WHAT IS REQUIRED >> Please write out the full listing beneath this line exactly, skipping its images.
Top of DATA SECTION
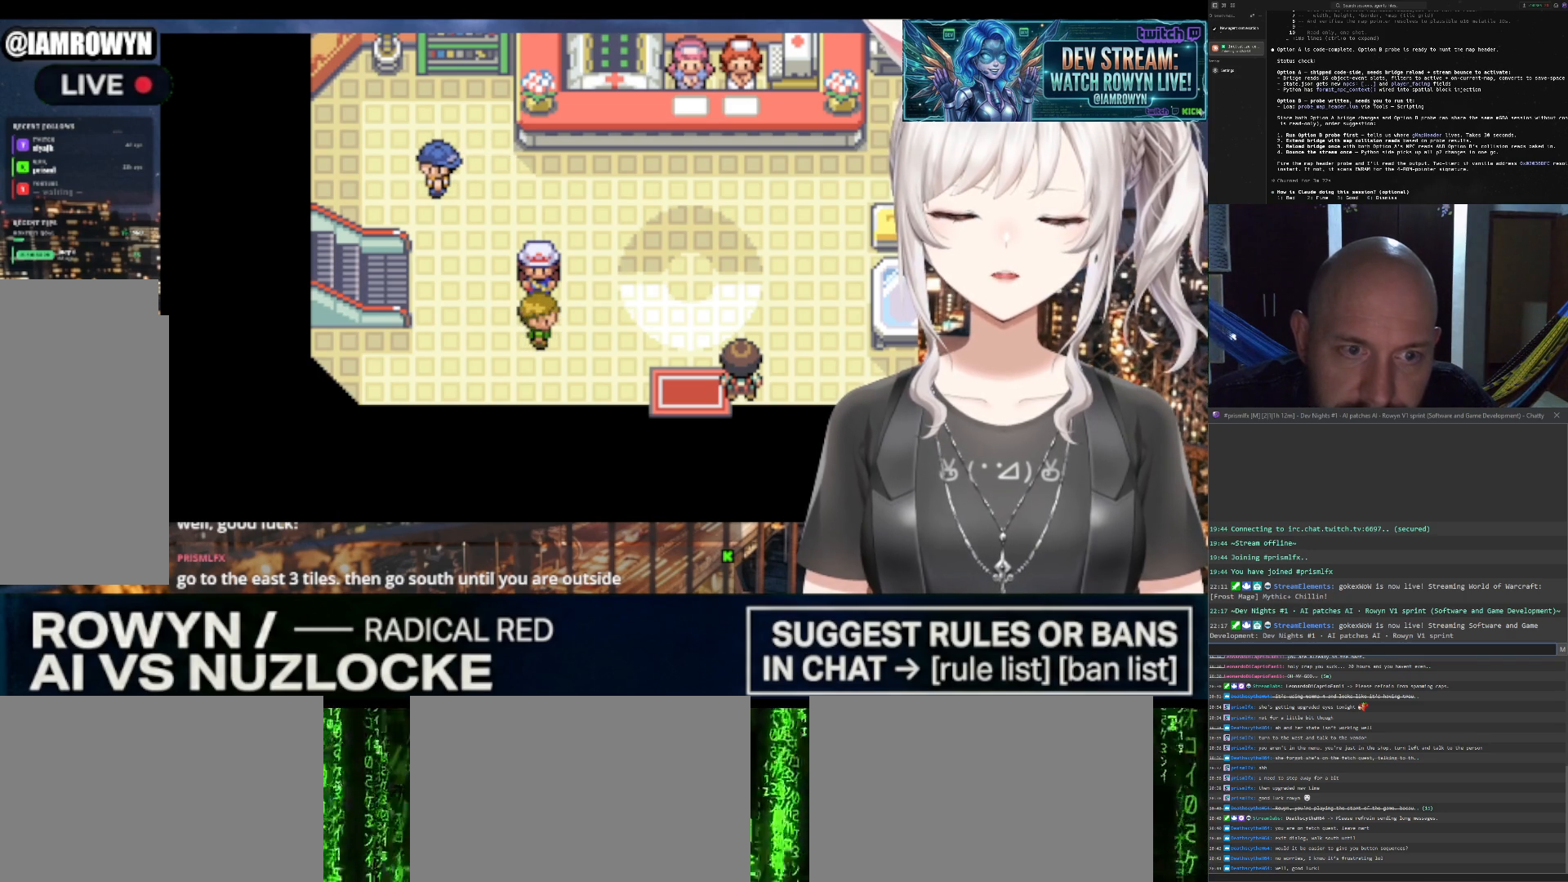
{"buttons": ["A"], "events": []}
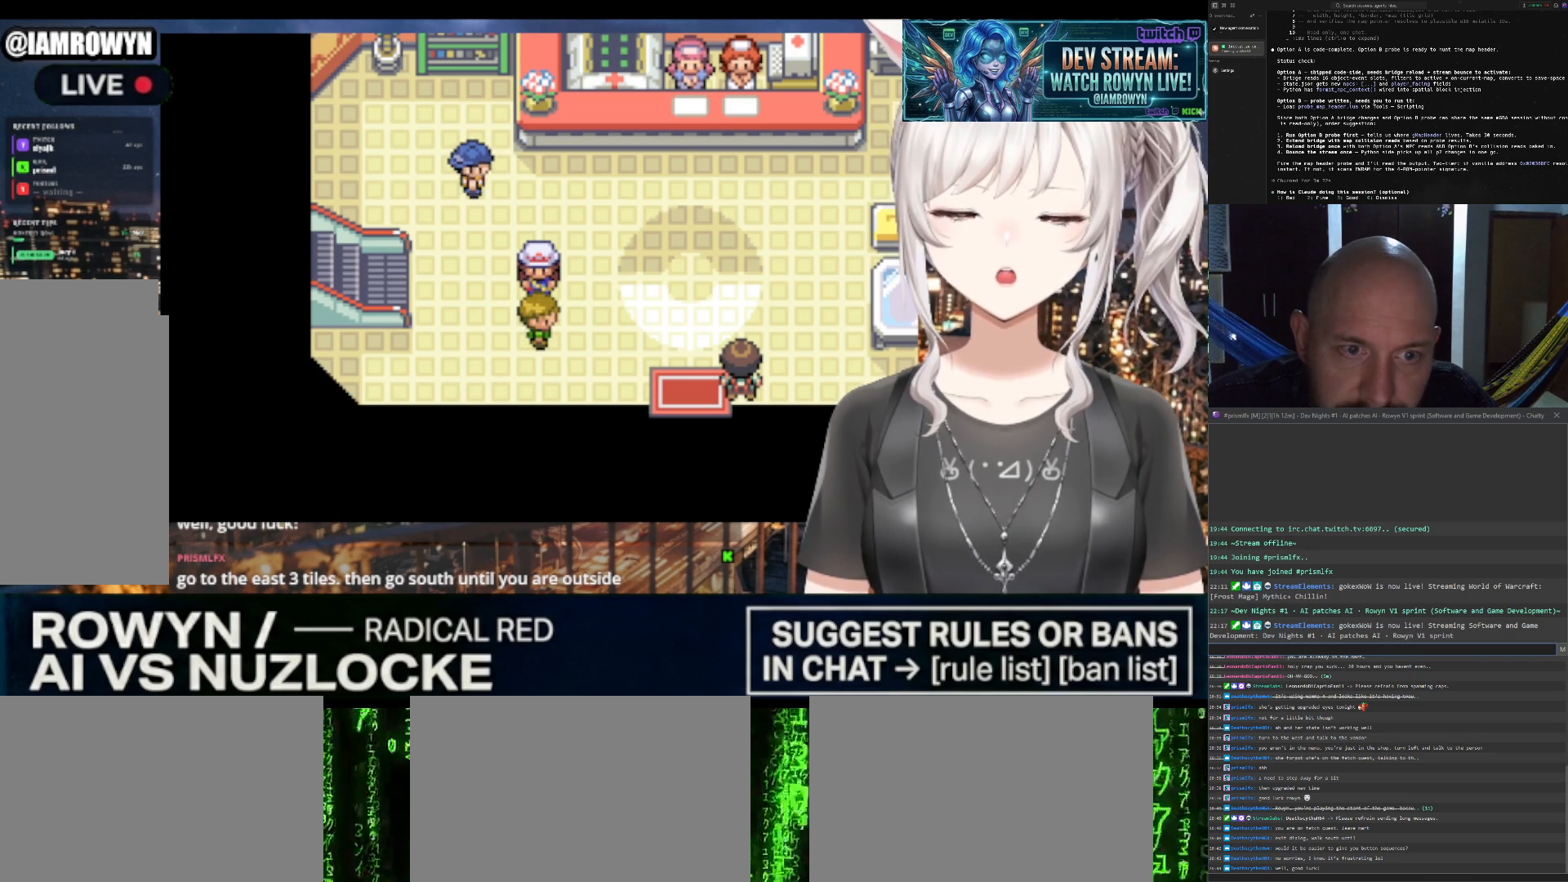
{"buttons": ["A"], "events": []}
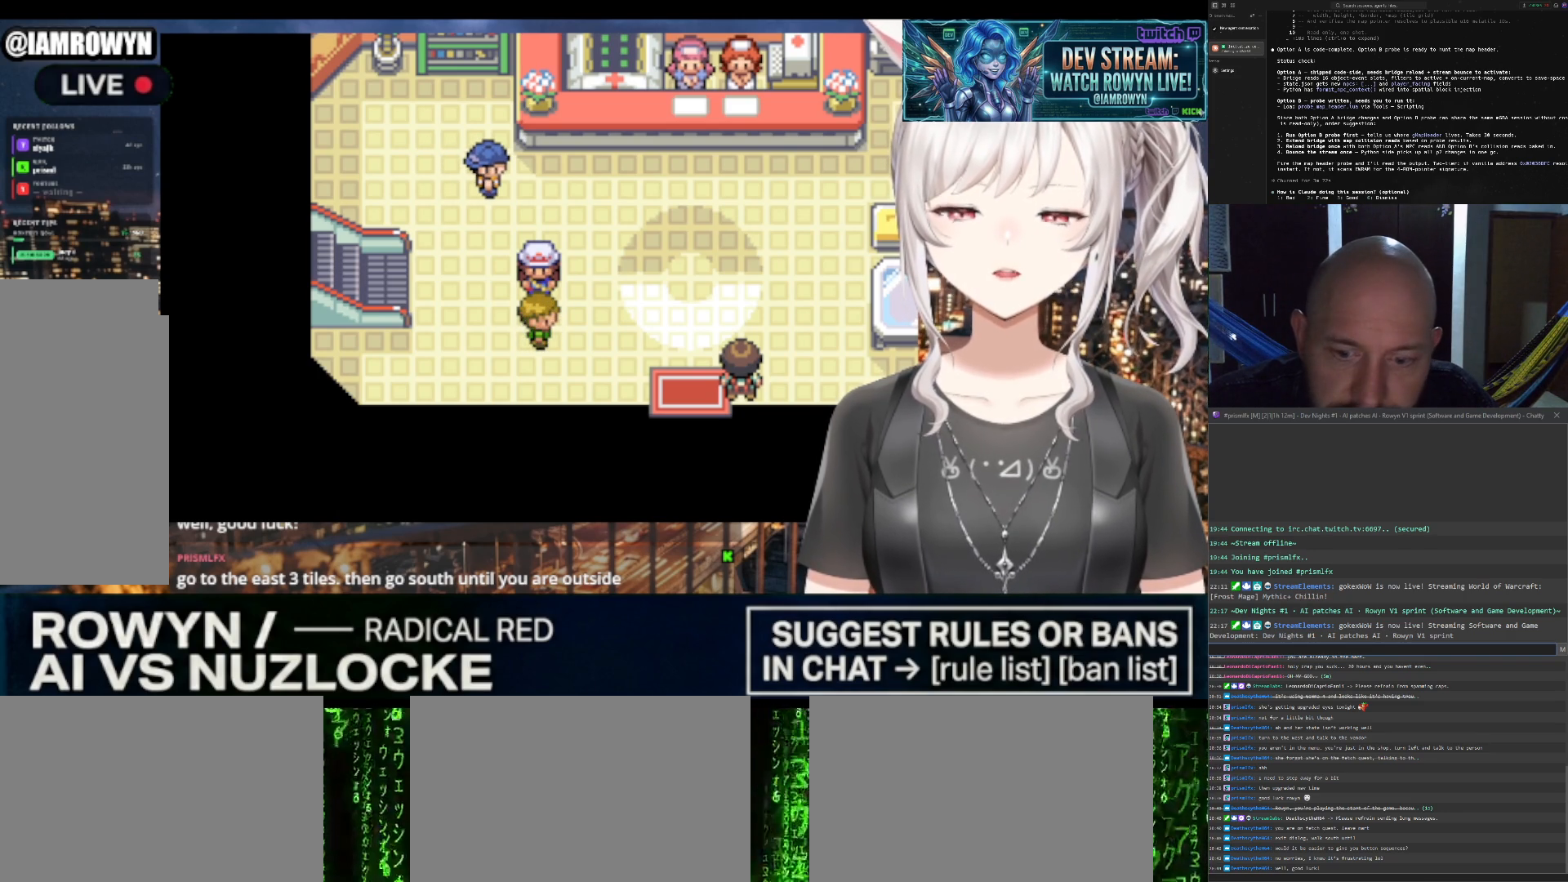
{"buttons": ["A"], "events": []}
Bottom of DATA SECTION
REPLY TO THE EXERCISE >>
{"buttons": ["A"], "events": []}
{"buttons": ["A"], "events": []}
{"buttons": ["A"], "events": []}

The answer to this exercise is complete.